Passage for review:
Start of Block

Some Ways Universities Will Change Over Ten Years

As I’ve mentioned in previous posts, I am currently working on a roadmap for educational technology in my university over the next ten years. Of course when looking over such a period it becomes crucial to try and anticipate the changing roles and functions of universities over that period so that we can think about the effect on educational technology.

Many commentators have speculated that the next ten years will be one of fundamental change for universities. Comparisons are made with the record industry ten years ago and the publishing industry at the moment – both faced with the hugely disruptive changes being bought about by new ways of learning and sharing on the internet.

I thought I would put my head above the parapet and share some of the thoughts I am having about the way universities might change and some of my initial conclusions. I say initial because my thoughts are changing all the time as I try and rationalise the very wide range of factors that may come into play over the next few years.

Many of the ideas have come from the The Tower and the Cloud, The Edgeless University (PDF), Stephen Downes work on forecasting the future for higher education and numerous blog posts, particularly from those listed in the sidebar.

I’ll do this in a series of posts because to write them all down at once is just too hard at the moment. Today I’ll start with two of the most important; open content and assessment.

Open content becomes the norm

The proliferation of openly available learning material and particularly open courseware means that students can/will be able to study using resources from a wide range of different sources. Furthermore, it will be increasingly easy for students to judge a university through the quality of its open learning material and its open research. It is interesting that MIT have reported an increase in the number of applications to its programs (PDF) as a result of its open courseware initiative. Increasingly universities will be forced to compete on the basis of these resources. Those universities that are already providing open course material will have an advantage. Inevitably students will compare the learning material at their university with those openly available elsewhere. This may well mean that increasingly resources are dedicated to enhancing open content. At the moment much open content is in the form of videos of live lectures or the provision of traditional lecture material in digital format. As late comers attempt to enhance their reputation through open content it may the case that more interactive and engaging content is provided.

End of Block

[Dataset items]
Start of Block

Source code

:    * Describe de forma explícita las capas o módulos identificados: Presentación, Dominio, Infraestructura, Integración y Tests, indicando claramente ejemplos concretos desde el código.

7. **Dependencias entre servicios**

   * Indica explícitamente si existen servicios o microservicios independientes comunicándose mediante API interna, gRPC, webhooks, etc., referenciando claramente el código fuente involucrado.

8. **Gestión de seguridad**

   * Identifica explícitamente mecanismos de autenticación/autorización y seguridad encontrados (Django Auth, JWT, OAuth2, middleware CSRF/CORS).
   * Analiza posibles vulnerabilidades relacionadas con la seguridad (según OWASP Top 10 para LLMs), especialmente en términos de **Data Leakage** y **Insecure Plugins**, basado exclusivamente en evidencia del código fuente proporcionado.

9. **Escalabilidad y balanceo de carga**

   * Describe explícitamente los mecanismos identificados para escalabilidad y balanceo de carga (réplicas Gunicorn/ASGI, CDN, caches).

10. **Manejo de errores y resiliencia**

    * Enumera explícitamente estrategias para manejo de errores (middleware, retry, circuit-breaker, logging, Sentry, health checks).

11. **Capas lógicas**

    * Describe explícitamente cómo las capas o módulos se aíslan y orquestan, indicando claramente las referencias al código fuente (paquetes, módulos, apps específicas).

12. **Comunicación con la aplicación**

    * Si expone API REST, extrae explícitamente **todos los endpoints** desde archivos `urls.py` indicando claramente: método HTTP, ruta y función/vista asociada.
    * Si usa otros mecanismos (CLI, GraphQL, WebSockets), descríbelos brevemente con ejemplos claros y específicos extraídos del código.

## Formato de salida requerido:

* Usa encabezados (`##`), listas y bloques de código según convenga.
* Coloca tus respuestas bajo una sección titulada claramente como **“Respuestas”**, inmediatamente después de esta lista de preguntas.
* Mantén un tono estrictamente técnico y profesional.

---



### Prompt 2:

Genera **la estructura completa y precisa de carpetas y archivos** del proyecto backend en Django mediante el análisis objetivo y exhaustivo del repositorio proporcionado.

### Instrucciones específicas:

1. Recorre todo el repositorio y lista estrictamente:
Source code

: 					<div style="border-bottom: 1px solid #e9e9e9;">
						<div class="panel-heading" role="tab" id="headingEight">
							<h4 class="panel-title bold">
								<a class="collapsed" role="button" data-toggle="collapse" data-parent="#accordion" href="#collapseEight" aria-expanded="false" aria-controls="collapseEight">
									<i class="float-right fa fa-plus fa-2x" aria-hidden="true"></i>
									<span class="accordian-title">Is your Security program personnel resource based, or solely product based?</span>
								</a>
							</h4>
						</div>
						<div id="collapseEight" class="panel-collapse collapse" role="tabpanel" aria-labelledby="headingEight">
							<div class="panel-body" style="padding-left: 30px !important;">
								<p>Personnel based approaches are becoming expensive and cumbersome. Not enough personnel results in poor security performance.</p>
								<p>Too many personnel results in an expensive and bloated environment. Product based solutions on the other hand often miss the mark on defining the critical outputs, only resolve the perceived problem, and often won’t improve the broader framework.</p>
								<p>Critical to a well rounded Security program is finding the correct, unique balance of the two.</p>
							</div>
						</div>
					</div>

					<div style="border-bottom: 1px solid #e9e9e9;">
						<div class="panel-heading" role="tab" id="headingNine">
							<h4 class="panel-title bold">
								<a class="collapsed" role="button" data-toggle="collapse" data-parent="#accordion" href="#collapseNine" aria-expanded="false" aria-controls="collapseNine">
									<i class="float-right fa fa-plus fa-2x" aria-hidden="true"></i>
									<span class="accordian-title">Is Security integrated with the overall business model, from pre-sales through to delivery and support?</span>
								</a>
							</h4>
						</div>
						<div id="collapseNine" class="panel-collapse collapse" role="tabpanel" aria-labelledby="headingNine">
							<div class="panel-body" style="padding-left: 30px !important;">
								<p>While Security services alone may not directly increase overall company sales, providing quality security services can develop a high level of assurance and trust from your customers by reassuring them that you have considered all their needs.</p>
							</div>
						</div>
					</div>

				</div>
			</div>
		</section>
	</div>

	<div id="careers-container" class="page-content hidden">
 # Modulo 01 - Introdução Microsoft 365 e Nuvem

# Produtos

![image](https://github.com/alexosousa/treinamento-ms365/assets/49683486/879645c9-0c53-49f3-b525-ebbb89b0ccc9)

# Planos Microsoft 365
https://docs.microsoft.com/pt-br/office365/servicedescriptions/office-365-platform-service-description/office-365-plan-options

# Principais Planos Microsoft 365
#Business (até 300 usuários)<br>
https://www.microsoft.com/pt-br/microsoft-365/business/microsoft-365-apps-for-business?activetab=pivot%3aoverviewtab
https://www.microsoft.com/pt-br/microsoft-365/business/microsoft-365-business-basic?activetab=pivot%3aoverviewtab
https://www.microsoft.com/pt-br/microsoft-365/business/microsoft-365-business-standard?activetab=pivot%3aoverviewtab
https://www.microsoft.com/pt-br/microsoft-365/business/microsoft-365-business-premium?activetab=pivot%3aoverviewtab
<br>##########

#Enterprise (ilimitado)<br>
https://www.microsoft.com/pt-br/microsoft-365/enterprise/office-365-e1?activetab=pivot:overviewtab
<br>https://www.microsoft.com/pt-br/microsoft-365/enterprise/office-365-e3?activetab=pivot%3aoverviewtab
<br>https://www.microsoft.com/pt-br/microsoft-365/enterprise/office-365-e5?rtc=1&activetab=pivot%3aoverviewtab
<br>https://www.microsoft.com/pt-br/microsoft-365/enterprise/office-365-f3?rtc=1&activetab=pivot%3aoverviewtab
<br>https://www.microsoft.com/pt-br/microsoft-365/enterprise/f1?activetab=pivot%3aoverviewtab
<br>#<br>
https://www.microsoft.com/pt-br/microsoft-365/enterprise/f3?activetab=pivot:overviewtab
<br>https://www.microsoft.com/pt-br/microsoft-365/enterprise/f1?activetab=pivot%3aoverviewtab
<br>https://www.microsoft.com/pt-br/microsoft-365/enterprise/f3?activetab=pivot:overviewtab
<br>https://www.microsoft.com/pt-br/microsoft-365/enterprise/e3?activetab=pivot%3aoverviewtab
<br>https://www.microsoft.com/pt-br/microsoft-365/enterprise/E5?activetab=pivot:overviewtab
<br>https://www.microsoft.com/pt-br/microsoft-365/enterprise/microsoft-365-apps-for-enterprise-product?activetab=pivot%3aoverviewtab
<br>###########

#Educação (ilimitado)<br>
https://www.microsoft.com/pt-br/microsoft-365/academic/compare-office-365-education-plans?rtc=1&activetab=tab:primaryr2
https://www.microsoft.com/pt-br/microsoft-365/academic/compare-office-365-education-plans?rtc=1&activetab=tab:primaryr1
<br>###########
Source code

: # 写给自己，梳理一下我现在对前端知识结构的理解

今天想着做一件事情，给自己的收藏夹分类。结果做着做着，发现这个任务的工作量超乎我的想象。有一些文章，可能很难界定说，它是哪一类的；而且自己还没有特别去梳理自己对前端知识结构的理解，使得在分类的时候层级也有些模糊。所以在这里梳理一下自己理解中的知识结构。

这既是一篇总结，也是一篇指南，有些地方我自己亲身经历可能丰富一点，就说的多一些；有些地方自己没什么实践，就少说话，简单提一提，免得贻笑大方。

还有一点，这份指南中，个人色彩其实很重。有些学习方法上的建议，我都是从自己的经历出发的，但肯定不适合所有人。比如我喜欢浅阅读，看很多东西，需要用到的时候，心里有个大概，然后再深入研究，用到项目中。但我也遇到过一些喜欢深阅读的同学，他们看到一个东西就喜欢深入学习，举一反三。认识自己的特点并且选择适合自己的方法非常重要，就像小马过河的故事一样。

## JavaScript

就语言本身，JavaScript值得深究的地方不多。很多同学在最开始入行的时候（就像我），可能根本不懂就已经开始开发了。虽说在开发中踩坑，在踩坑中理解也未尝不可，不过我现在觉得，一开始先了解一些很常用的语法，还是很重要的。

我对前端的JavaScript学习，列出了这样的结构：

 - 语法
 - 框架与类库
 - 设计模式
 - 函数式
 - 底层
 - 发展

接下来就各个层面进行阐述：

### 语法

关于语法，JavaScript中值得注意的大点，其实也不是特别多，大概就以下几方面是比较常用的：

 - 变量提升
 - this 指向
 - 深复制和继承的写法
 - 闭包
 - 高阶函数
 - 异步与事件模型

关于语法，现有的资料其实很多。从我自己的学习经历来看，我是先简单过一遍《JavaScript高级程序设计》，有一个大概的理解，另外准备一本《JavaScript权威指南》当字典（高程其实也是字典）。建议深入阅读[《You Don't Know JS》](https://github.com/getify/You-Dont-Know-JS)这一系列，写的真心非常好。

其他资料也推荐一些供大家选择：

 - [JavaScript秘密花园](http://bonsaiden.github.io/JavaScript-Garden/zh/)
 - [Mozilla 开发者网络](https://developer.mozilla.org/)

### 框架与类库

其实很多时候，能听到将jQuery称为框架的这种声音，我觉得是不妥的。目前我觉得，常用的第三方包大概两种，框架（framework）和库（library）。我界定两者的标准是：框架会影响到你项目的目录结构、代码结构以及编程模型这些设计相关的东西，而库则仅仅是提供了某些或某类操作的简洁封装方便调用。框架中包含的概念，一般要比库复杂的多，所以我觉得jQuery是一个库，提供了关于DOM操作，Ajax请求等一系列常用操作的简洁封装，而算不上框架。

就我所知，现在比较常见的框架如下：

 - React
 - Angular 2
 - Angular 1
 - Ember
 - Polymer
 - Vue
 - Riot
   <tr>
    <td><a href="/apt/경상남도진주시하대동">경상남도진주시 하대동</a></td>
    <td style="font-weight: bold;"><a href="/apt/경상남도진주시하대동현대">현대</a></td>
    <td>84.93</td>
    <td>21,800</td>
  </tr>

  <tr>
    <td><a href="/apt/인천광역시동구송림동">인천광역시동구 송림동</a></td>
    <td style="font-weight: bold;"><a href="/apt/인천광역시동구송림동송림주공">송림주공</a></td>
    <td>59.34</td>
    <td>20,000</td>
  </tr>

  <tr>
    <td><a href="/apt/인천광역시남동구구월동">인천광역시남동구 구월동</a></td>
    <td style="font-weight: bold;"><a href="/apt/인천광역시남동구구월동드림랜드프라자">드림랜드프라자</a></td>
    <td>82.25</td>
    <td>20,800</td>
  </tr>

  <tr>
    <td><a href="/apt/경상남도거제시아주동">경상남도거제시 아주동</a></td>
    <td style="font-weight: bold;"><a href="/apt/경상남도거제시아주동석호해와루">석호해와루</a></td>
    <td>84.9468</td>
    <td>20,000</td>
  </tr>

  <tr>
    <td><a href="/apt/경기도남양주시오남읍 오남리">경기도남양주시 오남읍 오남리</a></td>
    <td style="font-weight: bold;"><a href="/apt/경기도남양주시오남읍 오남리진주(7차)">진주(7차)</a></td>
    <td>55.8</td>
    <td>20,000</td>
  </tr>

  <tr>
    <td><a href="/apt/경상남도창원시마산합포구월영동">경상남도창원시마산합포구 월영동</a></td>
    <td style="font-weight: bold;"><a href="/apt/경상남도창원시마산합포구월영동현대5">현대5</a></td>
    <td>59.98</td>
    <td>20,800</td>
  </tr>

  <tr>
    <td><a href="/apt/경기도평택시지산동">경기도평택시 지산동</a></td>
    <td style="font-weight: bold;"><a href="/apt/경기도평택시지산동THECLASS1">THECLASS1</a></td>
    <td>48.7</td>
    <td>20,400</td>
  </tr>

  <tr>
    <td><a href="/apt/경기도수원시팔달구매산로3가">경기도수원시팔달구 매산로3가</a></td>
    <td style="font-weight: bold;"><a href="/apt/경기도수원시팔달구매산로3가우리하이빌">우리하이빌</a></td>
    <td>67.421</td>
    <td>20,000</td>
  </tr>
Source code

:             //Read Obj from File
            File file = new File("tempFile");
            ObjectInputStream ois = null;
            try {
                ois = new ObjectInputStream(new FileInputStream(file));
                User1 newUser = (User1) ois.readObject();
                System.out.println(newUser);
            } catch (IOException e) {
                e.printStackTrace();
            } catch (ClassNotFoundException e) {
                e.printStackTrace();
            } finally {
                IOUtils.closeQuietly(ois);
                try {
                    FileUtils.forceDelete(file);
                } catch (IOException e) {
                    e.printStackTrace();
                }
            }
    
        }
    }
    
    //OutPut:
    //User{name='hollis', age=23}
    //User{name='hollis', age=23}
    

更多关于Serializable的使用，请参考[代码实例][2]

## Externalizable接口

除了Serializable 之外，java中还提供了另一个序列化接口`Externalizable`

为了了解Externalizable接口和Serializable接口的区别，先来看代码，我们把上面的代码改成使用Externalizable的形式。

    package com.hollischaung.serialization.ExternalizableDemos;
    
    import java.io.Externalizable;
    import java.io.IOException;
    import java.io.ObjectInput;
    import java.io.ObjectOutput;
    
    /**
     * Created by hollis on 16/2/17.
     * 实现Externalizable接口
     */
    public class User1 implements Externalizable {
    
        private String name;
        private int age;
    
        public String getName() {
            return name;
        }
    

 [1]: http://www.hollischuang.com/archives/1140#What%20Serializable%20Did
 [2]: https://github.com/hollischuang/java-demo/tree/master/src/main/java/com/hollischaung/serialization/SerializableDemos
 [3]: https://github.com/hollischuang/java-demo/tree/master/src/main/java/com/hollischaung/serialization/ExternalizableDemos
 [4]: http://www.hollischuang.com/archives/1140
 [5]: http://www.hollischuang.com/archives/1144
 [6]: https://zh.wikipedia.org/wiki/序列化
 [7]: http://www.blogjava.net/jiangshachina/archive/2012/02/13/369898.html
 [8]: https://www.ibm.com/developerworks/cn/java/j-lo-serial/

End of Block

What this exercise asks:
[a] Answer these about the post on how universities will change:
(i) What does the author say they are currently working on?
(ii) Which two industries are universities compared with?
(iii) What has MIT reported as a result of its open courseware initiative?
[b] Duplicate the stretch of the post on how universities will change from "Some Ways Universities" through "on educational technology.".
[c] Pick up the post on how universities will change after its final sentence and continue it.

Answers:
[a]
(i) A roadmap for educational technology in the author's university over the next ten years.
(ii) The record industry ten years ago and the publishing industry at the moment.
(iii) An increase in the number of applications to its programs.

[b]
Some Ways Universities Will Change Over Ten Years

As I’ve mentioned in previous posts, I am currently working on a roadmap for educational technology in my university over the next ten years. Of course when looking over such a period it becomes crucial to try and anticipate the changing roles and functions of universities over that period so that we can think about the effect on educational technology.

[c]
The challenge will be in cultural change in an academy that is often mistrustful of sharing. This will be difficult to achieve for some institutions. It will require strong leadership and changes to the way that scholarly activity is recognised and rewarded. Some institutions are starting to identify this already (New Media Department at the University of Maine). Smaller institutions may have an advantage in achieving this change.

It’s the assessment, stupid

I have maintained for a long time that the three key factors affecting the reputation of an institution are:

  1. Quality of research
  2. Rigour and consistency of assessment
  3. Quality of teaching

Note that, although I have always viewed assessment and teaching and learning as being part of the same process, I have separated them in this list because from my experience the two do not always go hand in hand and increasingly they may well be separate activities. The reason I put rigorous and consistent assessment ahead of quality teaching is because what many students (and employers for that matter) want is an objective benchmark of their knowledge, understanding and, maybe, skills (for vocational courses). This benchmark has to be both consistent and rigorous for the qualification to have value.

I am reminded of a former colleague who described a purpose of universities as being to sort the wheat from the chaff and that the massification of higher education was meaning that this was no longer happening. I have seen at first hand the dissatisfaction of high performing students at the lack of refinement in assessment that means their performance is unrewarded.

In future, with widely available open learning resources, learning will increasingly happen outside of the confines of the campus. Students will still want to have their learning credentialed but they may well ask why they have to undertake a rigid, multi year course before they can achieve a qualification. Why can’t they present evidence of their learning to an institution for assessment regardless of where their learning has taken place? Stephen Downes, in his essay “The Future of Online Learning: Ten Years On” , has speculated that independent testing agencies will emerge to do this work. That may be the case but I suspect that both universities and students will want the universities to continue to carry out the assessment. Universities will also continue to set the requirements that must be met for qualifications to be awarded. But they may or may not carry out the teaching required.

What this means is that a lot of work will need to be done by many universities in increasing the quality, consistency and rigour of assessment in order to maintain or enhance their reputation. The other implication from an IT point of view is that much more sophisticated assessment management systems will be required. It is important to note that I mean a system for managing grades and assessments, not necessarily a system through which students will be assessed.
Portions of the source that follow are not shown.